* **WHAT THIS EXERCISE ASKS**
[A] How would you put this sentence from the show jumping account into Spanish: "Chocolate brownies normally serve to make my world a better place, so could the same thing work for her?"
[B] Can you carry the show jumping account forward, picking up right after its final sentence?
DOCUMENT SEGMENT below:
Clearly, this was not going to be conducive to my show jumping habit. Something had to be done. Chocolate brownies normally serve to make my world a better place, so could the same thing work for her? Armed with baby, horse and Thornton's finest, I set out for Norton Heath to test the theory.
When it came to crunch time, though, when I had to hand the baby and the brownies to the long-suffering secretary, I was torn. This had looked fine on paper, but could I really go through with it? Could I relinquish the love of my life, the centre of my world, just for a couple of rounds of show jumping? Parting with chocolate has never come easily to me, and now I was staring down the barrel of brownie-free afternoon, knowing full well that if I let them go now, there was no guarantee I'd ever see them again. I steeled myself. I'd come here to jump. We all sacrifice a lot to be able to compete in this sport, and who was I to think that I was the exception? I handed the brownies over in sorrow and watched forlornly as they set sail round the car park with the baby and the show secretary.
End of DOCUMENT SEGMENT.
PROVIDED RECORDS below:
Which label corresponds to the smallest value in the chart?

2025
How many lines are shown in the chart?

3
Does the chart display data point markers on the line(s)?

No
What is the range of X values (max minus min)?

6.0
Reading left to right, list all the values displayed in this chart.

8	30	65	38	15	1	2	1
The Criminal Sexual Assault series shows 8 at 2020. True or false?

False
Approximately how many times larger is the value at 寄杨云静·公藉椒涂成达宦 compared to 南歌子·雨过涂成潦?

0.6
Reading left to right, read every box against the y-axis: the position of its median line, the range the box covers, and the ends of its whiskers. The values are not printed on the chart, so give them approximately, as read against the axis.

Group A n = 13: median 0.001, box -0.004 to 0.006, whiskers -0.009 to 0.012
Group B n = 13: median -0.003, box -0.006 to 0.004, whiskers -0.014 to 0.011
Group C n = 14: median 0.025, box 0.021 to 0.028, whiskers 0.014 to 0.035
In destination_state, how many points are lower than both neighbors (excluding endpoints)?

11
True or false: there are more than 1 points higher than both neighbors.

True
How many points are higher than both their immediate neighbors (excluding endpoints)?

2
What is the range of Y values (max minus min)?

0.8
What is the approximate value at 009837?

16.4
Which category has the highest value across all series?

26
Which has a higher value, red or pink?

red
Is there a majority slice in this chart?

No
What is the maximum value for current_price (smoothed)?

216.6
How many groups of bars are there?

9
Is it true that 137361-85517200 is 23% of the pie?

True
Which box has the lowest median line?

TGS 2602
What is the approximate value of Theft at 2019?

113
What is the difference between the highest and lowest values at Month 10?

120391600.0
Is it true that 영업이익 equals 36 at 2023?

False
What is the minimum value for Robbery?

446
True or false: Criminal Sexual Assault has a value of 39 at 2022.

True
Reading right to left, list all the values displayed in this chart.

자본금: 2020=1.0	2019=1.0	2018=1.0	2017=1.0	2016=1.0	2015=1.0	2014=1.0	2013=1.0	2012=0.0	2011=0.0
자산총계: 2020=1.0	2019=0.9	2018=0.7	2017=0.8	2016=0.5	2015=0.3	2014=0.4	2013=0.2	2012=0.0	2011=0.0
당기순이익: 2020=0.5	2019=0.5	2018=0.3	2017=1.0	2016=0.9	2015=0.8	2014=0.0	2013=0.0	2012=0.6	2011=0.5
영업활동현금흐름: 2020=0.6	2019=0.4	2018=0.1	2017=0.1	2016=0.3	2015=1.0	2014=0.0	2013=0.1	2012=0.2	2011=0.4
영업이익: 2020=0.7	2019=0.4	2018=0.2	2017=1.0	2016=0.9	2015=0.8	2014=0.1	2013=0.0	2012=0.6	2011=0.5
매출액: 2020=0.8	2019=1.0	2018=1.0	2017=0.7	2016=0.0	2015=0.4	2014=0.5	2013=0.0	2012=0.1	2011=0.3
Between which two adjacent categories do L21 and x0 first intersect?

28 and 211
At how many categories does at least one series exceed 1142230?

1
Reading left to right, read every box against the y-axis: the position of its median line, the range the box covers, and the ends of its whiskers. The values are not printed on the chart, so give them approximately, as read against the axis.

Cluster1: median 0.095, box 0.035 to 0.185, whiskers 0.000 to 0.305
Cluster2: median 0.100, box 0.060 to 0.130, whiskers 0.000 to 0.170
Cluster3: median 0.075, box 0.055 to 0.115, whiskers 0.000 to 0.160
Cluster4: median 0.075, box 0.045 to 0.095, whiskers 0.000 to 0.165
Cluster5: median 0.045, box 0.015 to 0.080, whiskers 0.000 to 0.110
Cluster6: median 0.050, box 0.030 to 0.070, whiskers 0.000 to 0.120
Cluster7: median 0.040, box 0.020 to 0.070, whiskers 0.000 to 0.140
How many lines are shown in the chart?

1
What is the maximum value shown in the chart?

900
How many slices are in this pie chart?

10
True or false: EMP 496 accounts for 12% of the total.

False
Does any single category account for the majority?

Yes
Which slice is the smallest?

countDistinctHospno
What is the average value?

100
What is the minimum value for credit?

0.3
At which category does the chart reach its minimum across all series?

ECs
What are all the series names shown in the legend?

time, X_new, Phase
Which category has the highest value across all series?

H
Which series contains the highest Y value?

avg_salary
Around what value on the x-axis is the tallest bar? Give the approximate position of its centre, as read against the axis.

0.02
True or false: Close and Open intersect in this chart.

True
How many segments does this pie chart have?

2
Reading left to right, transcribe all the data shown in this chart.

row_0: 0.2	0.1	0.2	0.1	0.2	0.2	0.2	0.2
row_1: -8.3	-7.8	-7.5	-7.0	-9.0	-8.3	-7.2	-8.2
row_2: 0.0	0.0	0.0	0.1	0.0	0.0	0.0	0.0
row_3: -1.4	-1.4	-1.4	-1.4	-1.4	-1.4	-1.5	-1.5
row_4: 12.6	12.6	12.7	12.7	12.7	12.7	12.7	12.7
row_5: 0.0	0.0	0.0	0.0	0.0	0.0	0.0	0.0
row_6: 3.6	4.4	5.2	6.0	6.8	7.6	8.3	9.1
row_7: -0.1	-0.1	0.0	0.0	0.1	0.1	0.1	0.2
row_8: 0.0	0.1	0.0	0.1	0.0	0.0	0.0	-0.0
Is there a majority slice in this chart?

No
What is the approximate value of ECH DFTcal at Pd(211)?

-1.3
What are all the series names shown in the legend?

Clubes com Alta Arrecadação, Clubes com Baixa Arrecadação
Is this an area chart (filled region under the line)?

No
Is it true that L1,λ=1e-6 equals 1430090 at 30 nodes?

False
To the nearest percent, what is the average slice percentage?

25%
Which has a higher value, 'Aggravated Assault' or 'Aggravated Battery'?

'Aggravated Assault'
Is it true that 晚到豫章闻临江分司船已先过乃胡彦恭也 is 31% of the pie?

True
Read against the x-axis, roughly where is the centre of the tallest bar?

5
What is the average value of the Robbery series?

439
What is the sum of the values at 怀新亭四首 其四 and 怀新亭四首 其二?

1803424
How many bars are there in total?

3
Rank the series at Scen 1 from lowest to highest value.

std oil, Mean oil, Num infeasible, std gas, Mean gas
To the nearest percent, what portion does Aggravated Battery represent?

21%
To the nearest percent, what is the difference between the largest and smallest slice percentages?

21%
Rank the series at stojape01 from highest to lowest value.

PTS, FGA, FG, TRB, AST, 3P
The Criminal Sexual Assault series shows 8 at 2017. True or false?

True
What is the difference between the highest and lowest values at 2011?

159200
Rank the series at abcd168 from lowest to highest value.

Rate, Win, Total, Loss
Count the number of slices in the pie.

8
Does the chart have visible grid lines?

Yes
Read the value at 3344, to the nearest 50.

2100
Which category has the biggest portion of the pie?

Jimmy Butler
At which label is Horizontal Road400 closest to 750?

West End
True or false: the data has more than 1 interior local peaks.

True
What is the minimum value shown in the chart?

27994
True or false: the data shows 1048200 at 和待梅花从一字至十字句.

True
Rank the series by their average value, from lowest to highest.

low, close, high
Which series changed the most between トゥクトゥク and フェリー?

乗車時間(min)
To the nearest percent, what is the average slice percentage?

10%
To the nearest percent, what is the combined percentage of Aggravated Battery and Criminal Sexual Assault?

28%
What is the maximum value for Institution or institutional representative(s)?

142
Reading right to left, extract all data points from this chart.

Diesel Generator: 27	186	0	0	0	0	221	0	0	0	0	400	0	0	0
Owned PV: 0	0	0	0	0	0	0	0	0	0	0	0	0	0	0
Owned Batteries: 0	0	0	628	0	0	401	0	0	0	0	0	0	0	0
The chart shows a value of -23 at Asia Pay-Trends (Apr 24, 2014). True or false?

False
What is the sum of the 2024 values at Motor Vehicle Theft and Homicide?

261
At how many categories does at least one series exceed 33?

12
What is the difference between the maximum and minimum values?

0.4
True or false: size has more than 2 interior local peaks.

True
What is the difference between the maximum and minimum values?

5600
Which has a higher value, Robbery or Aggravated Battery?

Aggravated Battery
End of PROVIDED RECORDS.
* **RESPONSES BY TASK**
[A] Los brownies de chocolate suelen servir para hacer de mi mundo un lugar mejor, así que ¿podría funcionar lo mismo con ella?

[B]
Since Vito has come back from his break, I've felt that I've been struggling to control him. He'll spook, run sideways, throw his head in the air and fall out through his shoulders. My instructor had suggested a martingale. I had resisted. Vito was Vito, I'd argued. Sure, he had his flaws, and yes, I'd prefer it if he didn't chuck his head about, but I didn't want to change him too much. If he felt restricted, I'd said, he may try some other evasion instead! But, my instructor had countered, if he can't see the fence because his head's so high then you're onto dangerous ground. By all means, he'd continued, have it on the looser side, it should only have an impact when his head gets dangerously high, but do consider it. But I didn't have any martingale stops, I'd protested. My instructor had looked at me levelly. I caved. I dug out a martingale and some stops.
I warmed up over a cross, nice and steady. I got him balanced and listening, bouncy and rhythmical. Into the 1.05 we went. He popped carefully round and we finished on a neat clear. We weren't in the money, but we finished somewhere and we qualified for something. I wasn't happy. What was that obedient round I'd just had? Now I had too much control! Vito's lovely and easy, but he's not always silky-smooth and I guess I'd describe our best rounds as "dynamic". Slightly on the faster side of perfect, with just a little pulling and resistance, enough to make me feel that I'm being taken to a fence.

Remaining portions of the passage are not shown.